## [RECORDS PROVIDED]
###
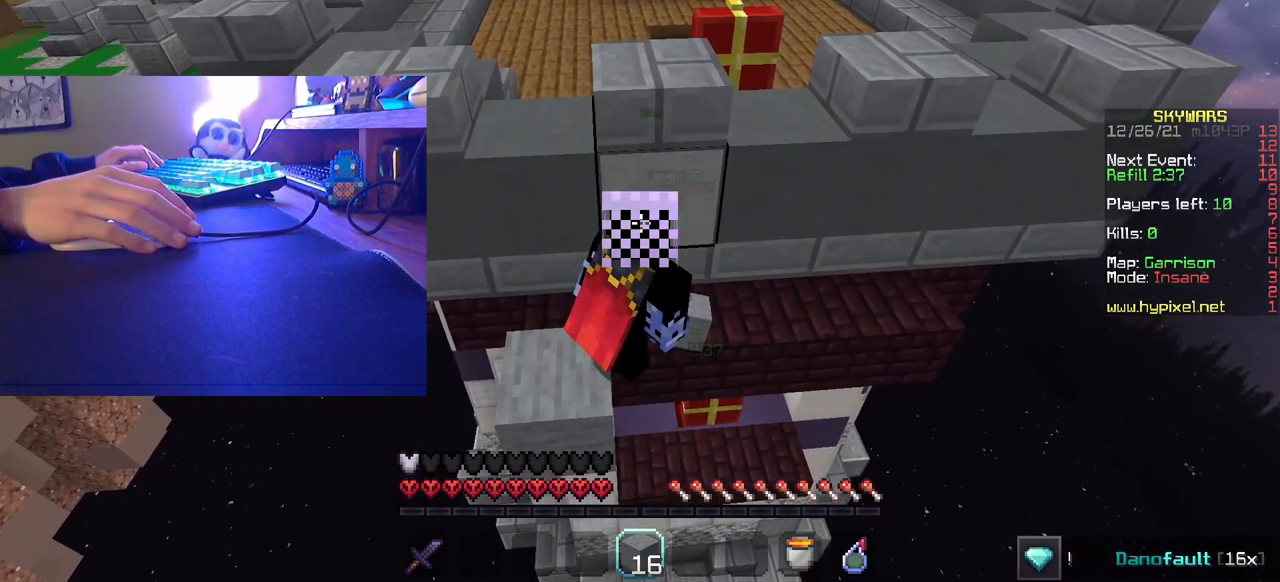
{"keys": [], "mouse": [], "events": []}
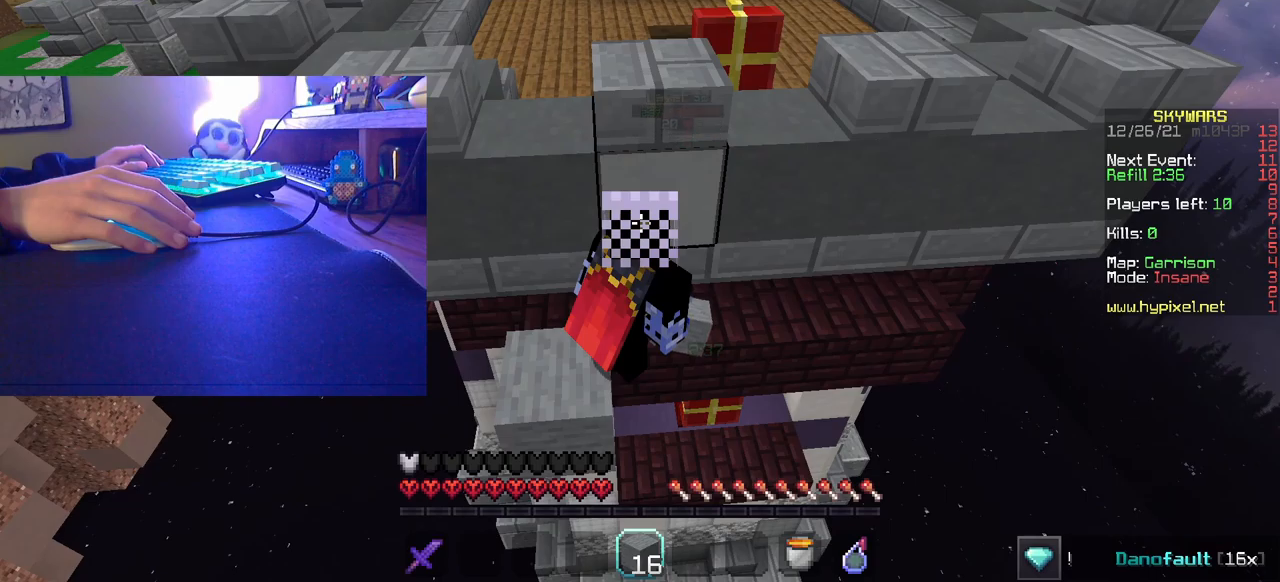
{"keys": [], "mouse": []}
###
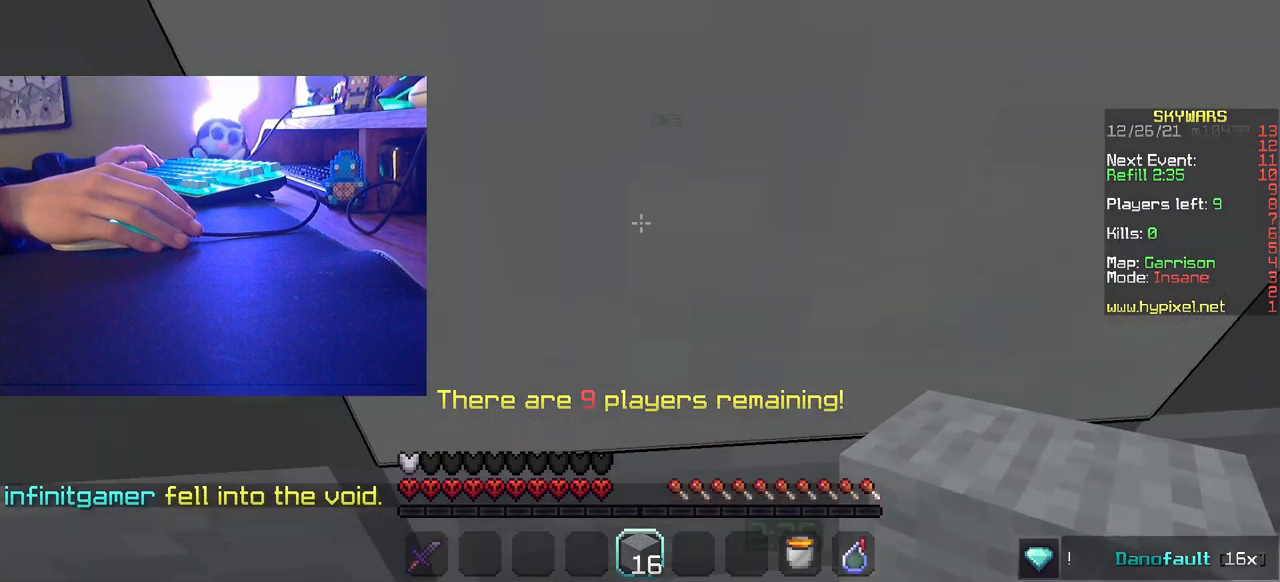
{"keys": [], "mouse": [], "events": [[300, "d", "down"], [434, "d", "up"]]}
###
## [EXERCISE DIRECTIONS]
Take from the material above every line that includes the word "events".

## [ANSWER TO THIS TASK]
{"keys": [], "mouse": [], "events": []}
{"keys": [], "mouse": [], "events": [[300, "d", "down"], [434, "d", "up"]]}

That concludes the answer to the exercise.